Olmert is acting as Israel's leader as Prime Minister Ariel Sharon remains hospitalized in a coma following a massive stroke January 4. Medical experts have said it is unlikely that he will be able to return to his duties, even if he survives. (Full story)
Israeli conservative Likud party leader Benjamin Netanyahu, a possible political rival of Olmert's, said this month that Iranian nuclear weapons would be "dangerous to Israel and dangerous, in fact, to the world. And I think we have to find ways -- which could include diplomatic and other ways -- to prevent that from happening."
President Bush, after discussing the situation Friday during a White House meeting with Germany's newly elected chancellor, said, "The current president of Iran has announced that the destruction of Israel is an important part of their agenda, and that's unacceptable. And the development of a nuclear weapon, it seems like to me, would make him a step closer to achieving that objective."
Iran's announcement that it would restart its nuclear program has prompted Britain, France and Germany to call for an emergency meeting next month of the U.N.'s International Atomic Energy Agency.
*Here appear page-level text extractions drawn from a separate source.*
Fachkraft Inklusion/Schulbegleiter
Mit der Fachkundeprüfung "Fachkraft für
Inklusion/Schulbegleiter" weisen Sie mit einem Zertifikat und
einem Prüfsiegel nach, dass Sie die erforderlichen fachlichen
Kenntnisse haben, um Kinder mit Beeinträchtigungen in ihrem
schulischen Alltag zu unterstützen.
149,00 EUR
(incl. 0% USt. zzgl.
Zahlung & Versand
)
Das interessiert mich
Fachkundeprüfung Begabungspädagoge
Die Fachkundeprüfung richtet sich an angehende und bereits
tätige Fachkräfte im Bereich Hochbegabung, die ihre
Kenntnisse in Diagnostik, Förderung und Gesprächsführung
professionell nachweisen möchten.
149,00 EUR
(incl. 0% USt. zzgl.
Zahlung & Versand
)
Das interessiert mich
Iran had been following a two-year suspension while it conducted talks with the European countries. (Full story)
Sharon's stroke has changed the political landscape of the Mideast, with elections set for the Palestinian legislature next week and Israeli's parliament on March 28.
Olmert, who was named interim leader of Kadima in place of Sharon, said he hoped to resume peace talks with the Palestinians following the Israeli elections.
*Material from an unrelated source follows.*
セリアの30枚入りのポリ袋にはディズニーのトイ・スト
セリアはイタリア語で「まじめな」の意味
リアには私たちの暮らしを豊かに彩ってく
Olmert said the Palestinian Authority must disarm terrorist groups as condition for a permanent peace agreement.
The Islamic fundamentalist Palestinian group Hamas, which advocates the destruction of Israel, is expected to be the major challenger to the ruling Fatah Party in the upcoming Palestinian Authority legislative elections.
On the issue of Jewish settlers in the West Bank, Olmert said that Israel will not allow "lawlessness" to continue in Hebron and said that settlers who violate the law will be dealt with "harshly."
Israeli troops have battled rioters for the past four days in the Jewish enclave in Hebron. Rioters have tried to prevent Israeli troops from carrying out a court order to evacuate eight Jewish families who have been squatting in the city's wholesale market.
Israel Defense Forces have declared the Jewish settlement in Hebron a "closed military zone" and have set up road blocks around the Hebron to prevent protesters from entering the city.
Last week, Olmert worked quietly behind the scenes to consolidate the leadership of Kadima, the new centrist party that Sharon founded after leaving the right-wing Likud party he had belonged to for more than 30 years.
Recent polls show that if elections were held now with an ailing Sharon, Kadima would win the majority of seats in the Israeli parliament, the Knesset. The polls predicted that Kadima would control more seats than the left-wing Labor Party, headed by Amir Peretz, and Likud.